◆ Gösterilen Metin ◆
Bizde ise uzmanların söylediklerine kulak tıkanıyor ve bu yüzden de hastalık bir türlü geçmiyor. Sorunlar daha da kalıcı hale geliyor.

Nesine şaşıracağım bu durumun?

Cumhurbaşkanı Tayyip Erdoğan’ın AKBK’nin Osman Kavala’nın serbest bırakılmasını isteyen tavrına verdiği “Bizim mahkemelerimizi tanımayan mahkemeyi biz de tanımayız” tepkisi de beni şaşırtmadı.

Anayasada (m. 90) AİHM kararlarının yerel mahkemeler tarafından uygulanması gerektiği belirtildiği halde hem de. [Maddenin ilgili bölümü şöyle: Usulüne uygun yürürlüğe konulmuş temel hak ve özgürlüklere ilişkin milletlerarası andlaşmalarla kanunların aynı konuda farklı hükümler içermesi nedeniyle çıkabilecek uyuşmazlıklarda milletlerarası andlaşma hükümleri esas alınır.”

Etrafımdan gelen “Osman Kavala bu defa serbest bırakılır” beklentisini zaten paylaşmıyordum. Tersine, seçime kadar geçecek süre içerisinde, müttefiki olduğumuz veya önemsememiz gereken ülkelerle ilişkilerimizin söylem planında iyileşmesini beklemiyorum.

Benimsenecek tavrın “Doğru olan biziz, onlar hep yanlışta ısrarcı” cümlesiyle özetlenebilecek bir tavır olacağı inancındayım.

Sadece içeride sertlik artmayacak, dışarıya karşı da sertleşilecek beklentisi var bende.

Yumuşak olmayan üslup bundan önceki birkaç seçimde iktidara prim yapmıştı, bu defa da aynı söylemin işe yarayacağının düşünüldüğüne dair güçlü belirtiler var.

Mısır’la başlayıp en son Ermenistan ve İsrail ile devamı getirilen aramızın açık olduğu ülkelerle arayı düzeltme hamlelerinden de, yine seçim kampanyaları göz önünde tutularak vazgeçilme ihtimali büyük.

İyileşen ilişkiler mi daha fazla oy getirir, aranın açıklığı mı? Bu soruya “İkincisi” cevabı verildiği gün hükümette de buna uygun bir değişikliğe gidilebilir.

◆ Kaynak Veriler ◆

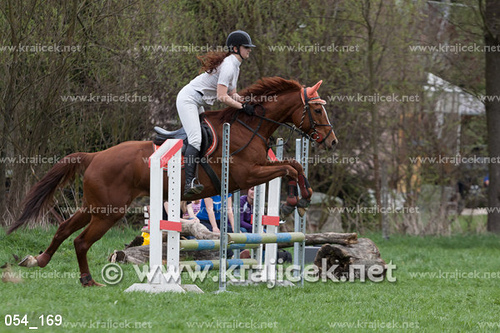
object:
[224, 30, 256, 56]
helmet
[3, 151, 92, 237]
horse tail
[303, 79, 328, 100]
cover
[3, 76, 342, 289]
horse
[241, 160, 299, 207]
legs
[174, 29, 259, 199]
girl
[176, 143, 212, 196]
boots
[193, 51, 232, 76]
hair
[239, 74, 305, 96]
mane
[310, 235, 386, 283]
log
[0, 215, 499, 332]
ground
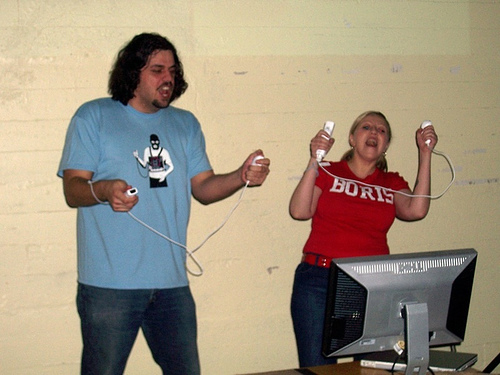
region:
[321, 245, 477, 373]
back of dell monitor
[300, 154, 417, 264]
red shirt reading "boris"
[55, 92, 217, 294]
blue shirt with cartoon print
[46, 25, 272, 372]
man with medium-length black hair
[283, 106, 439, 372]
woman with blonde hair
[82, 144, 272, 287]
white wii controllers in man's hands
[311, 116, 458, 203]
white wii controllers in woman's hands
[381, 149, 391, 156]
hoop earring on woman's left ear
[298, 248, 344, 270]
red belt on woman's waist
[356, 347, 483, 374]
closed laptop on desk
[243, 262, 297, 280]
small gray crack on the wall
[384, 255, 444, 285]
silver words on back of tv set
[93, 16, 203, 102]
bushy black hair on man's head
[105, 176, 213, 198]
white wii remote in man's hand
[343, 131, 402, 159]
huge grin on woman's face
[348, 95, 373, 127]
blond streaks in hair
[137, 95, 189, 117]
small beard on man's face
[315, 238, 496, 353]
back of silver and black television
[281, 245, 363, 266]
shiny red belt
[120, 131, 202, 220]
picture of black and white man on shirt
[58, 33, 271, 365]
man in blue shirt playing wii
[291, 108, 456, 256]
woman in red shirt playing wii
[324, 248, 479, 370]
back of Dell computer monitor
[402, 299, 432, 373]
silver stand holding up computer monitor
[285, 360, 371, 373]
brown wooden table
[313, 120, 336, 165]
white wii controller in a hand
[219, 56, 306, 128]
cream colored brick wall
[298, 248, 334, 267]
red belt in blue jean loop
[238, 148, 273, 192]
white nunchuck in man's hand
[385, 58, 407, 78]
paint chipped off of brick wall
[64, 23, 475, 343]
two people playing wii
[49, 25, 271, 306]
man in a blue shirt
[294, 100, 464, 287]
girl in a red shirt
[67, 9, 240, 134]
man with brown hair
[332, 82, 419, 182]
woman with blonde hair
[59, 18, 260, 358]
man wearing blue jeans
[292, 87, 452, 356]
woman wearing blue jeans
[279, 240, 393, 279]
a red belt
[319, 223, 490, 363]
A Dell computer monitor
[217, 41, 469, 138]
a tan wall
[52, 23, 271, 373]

◆ Malzemeyi İnceleyin ◆
#1 Seçim ve dış ilişkiler metnine göre Cumhurbaşkanı Tayyip Erdoğan, AKBK'nin Osman Kavala'nın serbest bırakılmasını isteyen tavrına hangi sözlerle tepki vermiştir?
#2 Seçim ve dış ilişkiler metnini son cümlenin ardından devam ettirin.

◆ Alıştırma Yanıtları ◆
#1 “Bizim mahkemelerimizi tanımayan mahkemeyi biz de tanımayız” sözleriyle tepki vermiştir.

#2
Adalet bakanlığındaki görev değişikliğine değinirken, Cumhurbaşkanı Erdoğan, gerektiğinde hükümette yine yeniden değişiklik yapabileceğini kendisi söyledi.

Cumhurbaşkanı seçiminde ‘yüzde 50+1 oy’ şartı devam ettiği sürece normalleşmeyi unutmak zorundayız.

Ülkemizdeki gelişmeleri izlerken bir yandan da gözüm başka coğrafyalarda.

Dün İngiliz gazeteleri yine başbakan Boris Johnson’u yerin dibine batıran haberler ve yorumlarla doluydu.

Hatta kız kardeşi Rachel Johnson’un da yazarlarından olduğu Muhafazakar Parti taraftarı Mail grubuna ait gazetelerde bile Boris Johnson’a öfke artıyor.

Daily Mail’in kıdemli köşe yazarlarından Stephen Glover’in dünkü yazısını ilgiyle okudum. İktidarın akıl almaz müsrifliğine değinen bir yazıydı bu. “Biz Thatcher’in yolundayız” iddiasını seslendiren iktidar sözcülerine “Thatcher’in tırnağı bile olamazsınız” tepkisini veriyordu yazar.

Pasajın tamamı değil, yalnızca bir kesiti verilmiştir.